*TO DO*
A) Render this sentence from the book review in Spanish: "He’s also got a great ear for the trenchant quote, a remarkable ability to snatch from the back of the archives an almost unbelievably obscure yet relevant fact."
B) Copy the stretch of the book review from "Go back and" through "a two-CD set.".

*TEXT EXCERPT*
The creeping darkness, in this case, tends to conjure up visions of vanishing local cultures, a worldwide phenomenon made painfully obvious to Thompson in the Americanization of life in Gulf Coast Louisiana, which, for him, represents the quietly disappearing heart of the bayou underground.

The living shadows remind writer and reader alike of the flickering nature of music, its unique ability to stir the mind and enflame the heart while mischievously dancing away from both written language and logical inquiry. Mostly for that reason, Thompson’s approach to storytelling takes on the guise of a loosely organized version of free association; his version of a literary “mix tape” with song titles standing in for chapter titles that sometimes announce the theme of the day’s journey, while others reflecting nothing more than “a flash at the back of the eardrum.”

In Thompson’s imagination, however, those flashes set off other flashes, and the actual journey traced by the book becomes a series of historical and cultural digressions— wandering day trips that always lead back to the assigned itinerary, even if by the most round-about way. And along the way, we learn more than we ever thought we could, even about subjects we might think we already know well, because Thompson has an amazing knack for stringing brilliant bits of knowledge together in ways the reader might not have thought possible.

He’s also got a great ear for the trenchant quote, a remarkable ability to snatch from the back of the archives an almost unbelievably obscure yet relevant fact.

 In all the reading, listening, thinking, and even writing I’ve ever done that’s even been remotely associated with musician Mac Rebennack, otherwise known as Dr. John the Night Tripper, or just plain old Dr. John, I’ve never heard a better or more illuminating description of the good Doctor’s early excursions into voodoo/psychedelic rock than the one Thompson teases from the Doctor’s own lips: “We had a groove we was into then, riding around (Los Angeles) with candles and incense burning in the car. It wasn’t a hippy thing so much as a mixture or our own New Orleans mystical jive and the trappings of the old Beat scene.”

 Go back and listen the quartet of albums Rebennnack made in the late 1960s and early 1970s— Gris Gris, Babylon, Remedies, and The Sun, Moon & Herbs—and that’s exactly what you’ll hear: the verbal ferocity of Kerouac and Ginsberg combined with rattling percussion, spooky chants, and languid, simmering funk.

And then there’s this riff where Thompson is talking about “Who Do You Love?” and happily informs us that even though Quicksilver Messenger Service back in the day (i.e. the Sixties) devoted the entire side of an LP to an extended jam on the tune, the real recorded gem is an even longer meditation on the same theme by a reunion version of the band taped live in New Orleans’ Quarter Note Lounge in July 1977, and recently released on a two-CD set.

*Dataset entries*
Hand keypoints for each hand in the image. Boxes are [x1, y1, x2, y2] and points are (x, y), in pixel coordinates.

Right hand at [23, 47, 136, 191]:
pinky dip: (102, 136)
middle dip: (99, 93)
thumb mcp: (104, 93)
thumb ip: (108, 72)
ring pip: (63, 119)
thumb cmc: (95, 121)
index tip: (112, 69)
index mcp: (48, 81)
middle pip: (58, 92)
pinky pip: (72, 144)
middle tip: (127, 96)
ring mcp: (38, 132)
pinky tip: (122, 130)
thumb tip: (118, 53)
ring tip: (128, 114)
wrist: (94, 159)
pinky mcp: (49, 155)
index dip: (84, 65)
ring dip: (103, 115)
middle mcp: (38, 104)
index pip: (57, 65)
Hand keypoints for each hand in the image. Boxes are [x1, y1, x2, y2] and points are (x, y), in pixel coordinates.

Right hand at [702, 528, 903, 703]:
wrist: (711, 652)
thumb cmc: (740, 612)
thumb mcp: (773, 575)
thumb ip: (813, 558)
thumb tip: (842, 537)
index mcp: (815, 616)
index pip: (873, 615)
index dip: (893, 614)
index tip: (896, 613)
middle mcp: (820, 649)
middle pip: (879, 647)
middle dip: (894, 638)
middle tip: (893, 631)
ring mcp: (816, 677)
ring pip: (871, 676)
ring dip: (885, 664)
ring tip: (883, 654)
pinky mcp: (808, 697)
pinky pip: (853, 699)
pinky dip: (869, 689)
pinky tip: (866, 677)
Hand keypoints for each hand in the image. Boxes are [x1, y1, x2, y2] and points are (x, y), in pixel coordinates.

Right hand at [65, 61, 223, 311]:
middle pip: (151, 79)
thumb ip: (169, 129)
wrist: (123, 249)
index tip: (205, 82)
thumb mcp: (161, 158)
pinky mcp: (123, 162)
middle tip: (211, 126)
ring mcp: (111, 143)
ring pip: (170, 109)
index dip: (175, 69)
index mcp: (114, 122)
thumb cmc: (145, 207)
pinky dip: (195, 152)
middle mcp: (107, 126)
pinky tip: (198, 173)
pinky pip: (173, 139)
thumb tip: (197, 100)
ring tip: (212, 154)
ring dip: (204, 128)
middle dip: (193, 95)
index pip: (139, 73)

*EXERCISE RESULTS*
A) También tiene un gran oído para la cita mordaz, una notable habilidad para rescatar del fondo de los archivos un dato casi increíblemente oscuro y, sin embargo, pertinente.

B)
Go back and listen the quartet of albums Rebennnack made in the late 1960s and early 1970s— Gris Gris, Babylon, Remedies, and The Sun, Moon & Herbs—and that’s exactly what you’ll hear: the verbal ferocity of Kerouac and Ginsberg combined with rattling percussion, spooky chants, and languid, simmering funk.

And then there’s this riff where Thompson is talking about “Who Do You Love?” and happily informs us that even though Quicksilver Messenger Service back in the day (i.e. the Sixties) devoted the entire side of an LP to an extended jam on the tune, the real recorded gem is an even longer meditation on the same theme by a reunion version of the band taped live in New Orleans’ Quarter Note Lounge in July 1977, and recently released on a two-CD set.